Then there is the "designated requirement", which allows you to determine what
requirements there are on code signatures. Some resources could be optional
(eg. so that thinning the bundle by stripping 32bit code wouldn't invalidate
the signature). The designated requirement can also be overridden by the OS
(Apple has made it a lot stricter over the years, eg. unsigned resources in a
subfolder are no longer allowed).

Finally, sandbox entitlements are also embedded in the code signature, making
sure that you can't change sandbox permissions without invalidating the
signature (and re-signing).

For the user, all that matters is whether the code signature meets the
designated requirement (ie. is it valid) or not. I guess Apple could have
shown the identity of the developer who signed it, but since they don't do
extensive identity verification when you sign up for a developer account, that
would just be an opportunity for abuse...

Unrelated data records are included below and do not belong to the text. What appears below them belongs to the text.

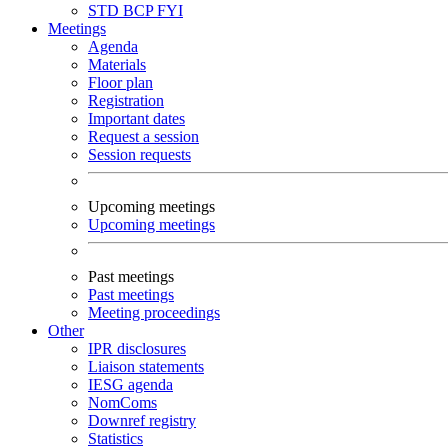
STD
BCP
FYI
Meetings
Agenda
Materials
Floor plan
Registration
Important dates
Request a session
Session requests
Upcoming meetings
Upcoming meetings
Past meetings
Past meetings
Meeting proceedings
Other
IPR disclosures
Liaison statements
IESG agenda
NomComs
Downref registry
Statistics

If you want to know more about the code signature + sandbox permissions of an
app, I recommend the excellent "RB App Checker Lite" [1], but unfortunately it
seems that it is no longer maintained.

[1]:
[https://brockerhoff.net/RB/AppCheckerLite/](https://brockerhoff.net/RB/AppCheckerLite/)

------
atmosx
You can’t. Really, it’s impossible to vet everything.

I use littlesnitch and ClamXav as an extra security measure, along with what
the OS brings but as far as CLI third party tools go, we are all blind: pip,
npm, gems, random prexompiled go apps, docker containers and te list goes on
and on...